The conflict resolution patterns (COALESCE for priority-based, recency comparisons, source-specific fields) all happen in this mart or in the intermediate models that feed it.

mrt__core__customer_360 also uses merge, keyed on the canonical customer_id. It’s a wide table but rarely exceeds a few million rows, so full refreshes are an option if merge costs become a concern.

Materialization choices

The different model types in the DAG have different materialization needs:

ModelStrategyRationale
base__ga4__eventsinsert_overwrite, 3-day lookbackGA4 events arrive late; re-processing last 3 partitions catches stragglers
int__identity_resolvedmerge on identifier pairSmall table, frequent updates, needs deduplication
int__identity_device_bridgedmerge on identifier pairSame pattern as identity_resolved
mrt__core__customer_360merge on customer_idWide but small; full refresh is viable fallback
mrt__marketing__web_sessionsinsert_overwrite on session dateTime-partitioned fact table

For CRM mart tables, partition by date fields (created_at, closed_at) and cluster by frequently filtered columns (account_id, owner_id). Clustering alone can reduce scanned data by 88% or more for incremental models on BigQuery.

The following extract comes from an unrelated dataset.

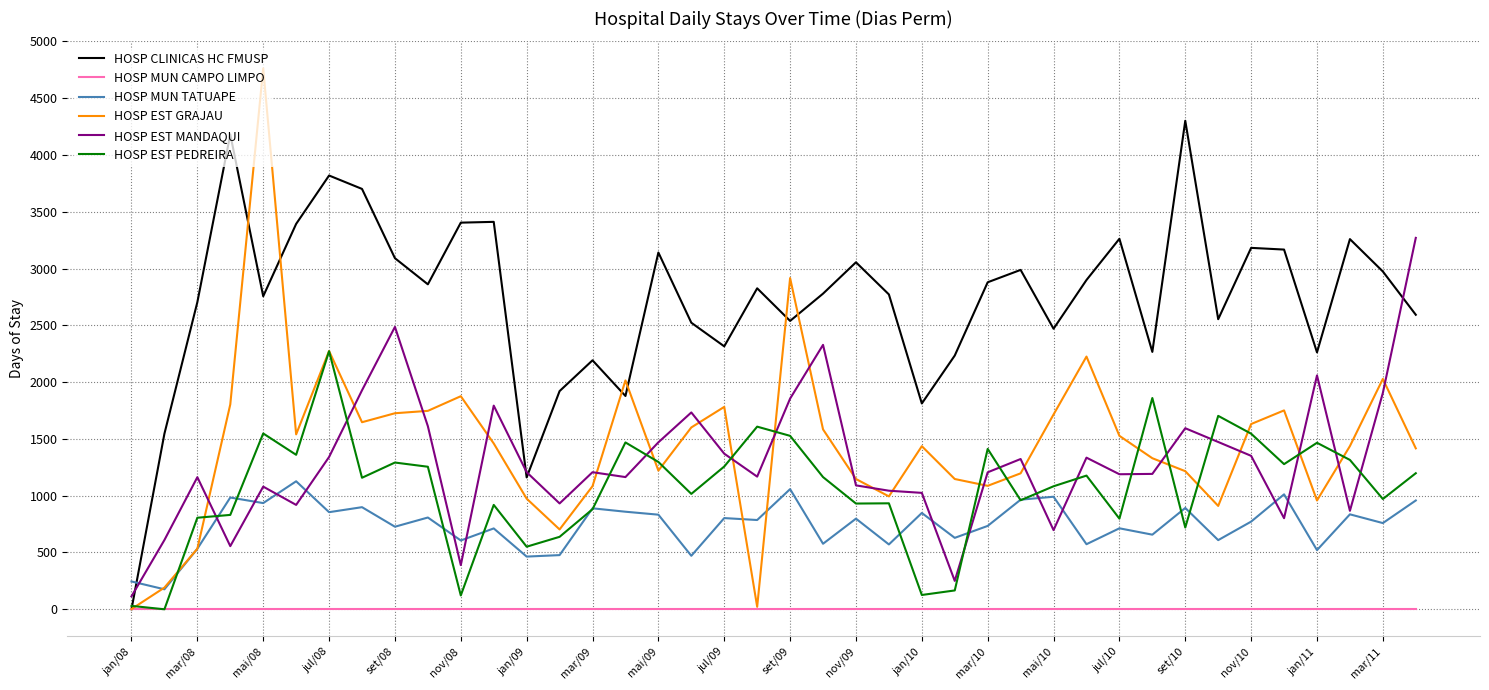

What is the maximum value for HOSP EST PEDREIRA?

2272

The JaffleGaggle reference pattern

The dbt Labs “JaffleGaggle” reference implementation follows a similar architecture: define entities (contacts, accounts), extract email domains, flag personal vs. corporate emails, use seed files for edge cases that need human judgment (like shared email domains that aren’t really corporate), then aggregate usage data per entity into wide mart tables.

The seed file pattern is worth noting. Some identity resolution edge cases — gmail.com is personal, acme.com is corporate, but freelancer.com could be either — require human judgment that doesn’t belong in SQL. A seed file with these classifications keeps the logic auditable and maintainable.

Connecting to attribution

With identity resolution in place, you can build a touchpoint timeline per user from GA4 session data (with source, medium, and campaign from the traffic source fields), then join to CRM deal conversions using the resolved_user_id from your identity bridge and a conversion window.

The mrt__marketing__attributed_touchpoints model bridges web sessions and CRM deals:

SELECT
sessions.resolved_user_id,
sessions.session_date,
sessions.session_source,
sessions.session_medium,
deals.deal_id,
deals.deal_amount,
deals.closed_at
FROM {{ ref('mrt__marketing__web_sessions') }} sessions
INNER JOIN {{ ref('int__identity_device_bridged') }} identity
ON sessions.user_pseudo_id = identity.user_pseudo_id
INNER JOIN {{ ref('base__crm__deals') }} deals
ON identity.crm_contact_id = deals.contact_id
WHERE sessions.session_date
BETWEEN DATE_SUB(deals.closed_at, INTERVAL 90 DAY)
AND deals.closed_at

Apply attribution models (first-touch, last-touch, linear, time-decay) on the touchpoint table this produces, aggregate by channel or campaign, and you get ROI by source.